The Nineteenth Vision (20th February, 2025)

Featured & Cover The Nineteenth Vision (20th February 2025)

Prayer 1: As a Roman Catholic, Praying from Cebu City, Visayas, the Philippines

Oh heavenly Father, dear heavenly Father, I have sinned. I know that I am a human being. Nasayud ko nga ang pagpakasala kabahin sa pagka tawo. But Father, oh heavenly Father, each day I sin and it hurts me.

He who descends from me sins, and he doesn’t take the time to pray and seek repentance, and that hurts me too.

I am praying for my son’s sins. I am praying for my sins that come because he sins and he is my blood, and because he sins I sin as the one who gave him life.

Tomas was a good boy. He never got into trouble. There were arguable signs he was different. Once when he was little a Carmen Soriano song came on the radio, and he danced to it. He used his thighs and flipped his head around like he had long hair. I didn’t think a single thing about it. He was a child. Little children do all sorts of things like running around naked or putting their hands all over their private parts. Otherwise Tomas was like any other boy. He liked Thomas the Tank Engine and those fighting guys from the animes. He didn’t have a lot of friends, but we wanted him to study and to pay more attention to school than making friends. My husband is a very successful and respected doctor in the community, and we were looking forward to Tomas becoming one too.

Tomas doesn’t live with us anymore. It has been over fifteen years since he left us, or perhaps close to seventeen, eighteen. I haven’t done the math. You think it would get easier because it has been years, but every day I miss him. He doesn’t live with us to punish us. He claims he is gay and wants to live with other men, and we would never have let him if he had stayed in Cebu.

It isn’t right to sin and be proud of sinning, the way he does.

That is why I pray, my Lord. Every day I sit down and I pray. You already know this. I love you for your forgiveness and I love you for your charity and I love you for listening. Oh my Lord. You are my one true Lord.

I don’t feel forgiven yet. It’s not you, my Lord. It’s him. He has to seek his own forgiveness. He has to kneel and ask to be saved. I’m sure right now he is putting his lips on the private parts of a man. Tomorrow some man will be wrapping his legs around him, and then another day he will bend down to five or six of them and arouse them at once. He should know that what he is doing is wrong. Every day he should pray and be begging you not to send him to Hell.

It’s like he is doing everything in his power to be sent there. It’s like no matter how much I pray for him to go forward on the right track, he keeps making the wrong decisions.

My sister and I had a talk a few days back. She told me that I should defy the very words I have been taught and learn in my heart that it is acceptable to be gay. She has nothing but the best of intent. I love her for trying, and I forgive her for giving input where it doesn’t belong.

I was fine with what she said when we spoke, but since then I have been angry. It feels like nails are being pressed into my skin each time I talk to you. Who is she to reject our teachings? Has she not read Leviticus? Has she not read Corinthians and Romans? Paul says that effeminates will never inherit the Kingdom of God.
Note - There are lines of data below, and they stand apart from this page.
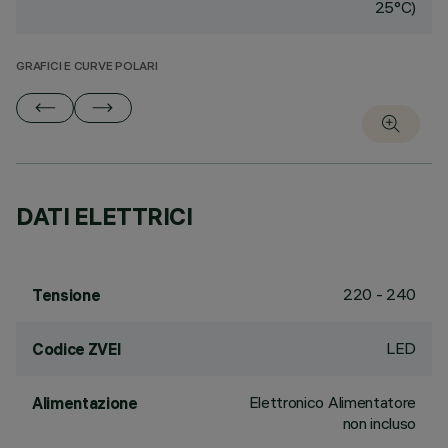
25°C)
GRAFICI E CURVE POLARI
DATI ELETTRICI
220 - 240
Tensione
LED
Codice ZVEI
Elettronico Alimentatore
Alimentazione
non incluso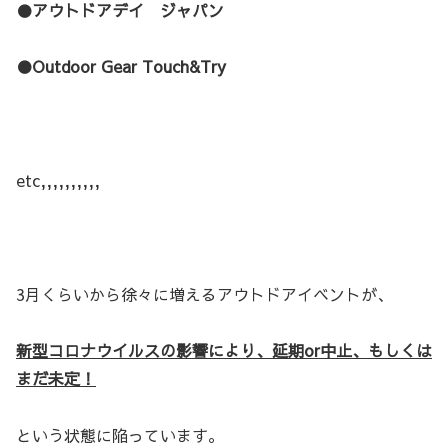
●アウトドアデイ ジャパン
●Outdoor Gear Touch&Try
etc,,,,,,,,,,
3月くらいから徐々に増えるアウトドアイベントが、
新型コロナウイルスの影響により、延期or中止、もしくは
まだ未定！
という状態に陥っています。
Who is she to allow my son to have pleasure in this life, only to be damned in his next?

God, teach me to forgive her. God, teach me to forgive my son too.

I am his mother. I love him more than he loves himself. My son thinks he knows what is best for him. Kana maoy idiocy. He put crayons in his mouth as a boy and thought chemistry was a useless subject in his teens. He’s going to random countries and teaching English. He doesn’t even tell me what countries he’s in.

I know he’s making nonsense for himself. I know he’s getting into a lot of trouble, and he doesn’t want me to know. I know he’s hurting and sad and alone. I don’t need him to tell me. A mother always knows the pain of his son, whether he confesses it or not.

He doesn’t want to come home. He doesn’t want to listen to me.

It’s as much my fault as it is his own that things are like this.

And yes, my sister is right on that front…perhaps if I learned to accept him, he would find a way to come back home.

But to accept him goes against everything I have been taught. I was formed to think in a certain way. And the way in which I was formed is the right way. I listened to my father and mother, and even though we didn’t live with money, we lived with dignity even until my father died and my mother married again. I didn’t seek further education. I got married and fulfilled the duties of my home. I listened to everyone and did everything right.

Why is it then that I feel so unhappy? Why do I feel like I have been deceived?

God, is there something you are trying to tell me?

How do you think I should feel about what my sister has asked?

I ask you time and time again, and you never answer, God. The doorbell has rung. I need to see who is here. I’ll come back to you tomorrow.

Please answer me tomorrow, my Lord. I’m so lost without your guidance.